RECORD SET:
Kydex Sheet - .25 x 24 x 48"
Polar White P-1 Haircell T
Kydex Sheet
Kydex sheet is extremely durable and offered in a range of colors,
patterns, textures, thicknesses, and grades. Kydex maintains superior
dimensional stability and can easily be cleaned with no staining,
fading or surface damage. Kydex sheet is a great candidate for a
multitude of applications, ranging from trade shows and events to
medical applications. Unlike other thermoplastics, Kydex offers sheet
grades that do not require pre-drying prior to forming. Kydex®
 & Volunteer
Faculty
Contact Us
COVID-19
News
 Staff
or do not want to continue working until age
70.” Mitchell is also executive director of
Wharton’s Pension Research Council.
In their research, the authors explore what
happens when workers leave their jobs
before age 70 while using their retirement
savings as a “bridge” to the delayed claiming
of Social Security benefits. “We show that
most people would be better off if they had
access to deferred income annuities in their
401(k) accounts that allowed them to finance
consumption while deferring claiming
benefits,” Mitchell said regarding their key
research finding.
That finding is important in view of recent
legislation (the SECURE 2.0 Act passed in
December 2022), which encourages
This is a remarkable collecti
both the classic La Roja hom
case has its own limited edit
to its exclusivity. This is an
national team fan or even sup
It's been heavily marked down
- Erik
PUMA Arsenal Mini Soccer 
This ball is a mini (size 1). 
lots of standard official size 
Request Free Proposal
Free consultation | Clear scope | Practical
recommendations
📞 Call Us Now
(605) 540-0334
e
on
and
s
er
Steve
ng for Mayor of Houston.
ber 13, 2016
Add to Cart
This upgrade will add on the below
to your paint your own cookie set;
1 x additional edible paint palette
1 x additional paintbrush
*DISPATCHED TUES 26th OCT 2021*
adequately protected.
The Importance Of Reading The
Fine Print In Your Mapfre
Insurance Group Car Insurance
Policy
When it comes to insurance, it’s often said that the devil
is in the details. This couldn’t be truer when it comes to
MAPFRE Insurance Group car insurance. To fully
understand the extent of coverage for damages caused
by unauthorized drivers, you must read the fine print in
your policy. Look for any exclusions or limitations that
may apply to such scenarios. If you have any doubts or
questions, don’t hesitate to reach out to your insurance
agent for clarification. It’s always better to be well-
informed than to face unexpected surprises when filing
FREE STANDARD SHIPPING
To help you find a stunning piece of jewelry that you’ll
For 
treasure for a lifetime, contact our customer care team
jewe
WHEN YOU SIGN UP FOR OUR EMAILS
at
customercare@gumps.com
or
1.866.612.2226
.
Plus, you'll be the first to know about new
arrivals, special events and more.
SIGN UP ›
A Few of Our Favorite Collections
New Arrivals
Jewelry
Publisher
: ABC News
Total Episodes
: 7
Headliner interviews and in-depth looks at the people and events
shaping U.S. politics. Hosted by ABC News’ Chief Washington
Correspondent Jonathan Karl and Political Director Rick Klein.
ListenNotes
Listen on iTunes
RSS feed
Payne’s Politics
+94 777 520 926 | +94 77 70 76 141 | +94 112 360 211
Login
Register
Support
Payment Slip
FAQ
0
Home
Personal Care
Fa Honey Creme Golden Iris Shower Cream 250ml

INSTRUCTIONS TO FOLLOW: Can you copy out, word for word, the data from its very first line through the line that contains "multitude of applications, ranging", with both of those lines included?

WRITTEN REPLY:
Kydex Sheet - .25 x 24 x 48"
Polar White P-1 Haircell T
Kydex Sheet
Kydex sheet is extremely durable and offered in a range of colors,
patterns, textures, thicknesses, and grades. Kydex maintains superior
dimensional stability and can easily be cleaned with no staining,
fading or surface damage. Kydex sheet is a great candidate for a
multitude of applications, ranging from trade shows and events to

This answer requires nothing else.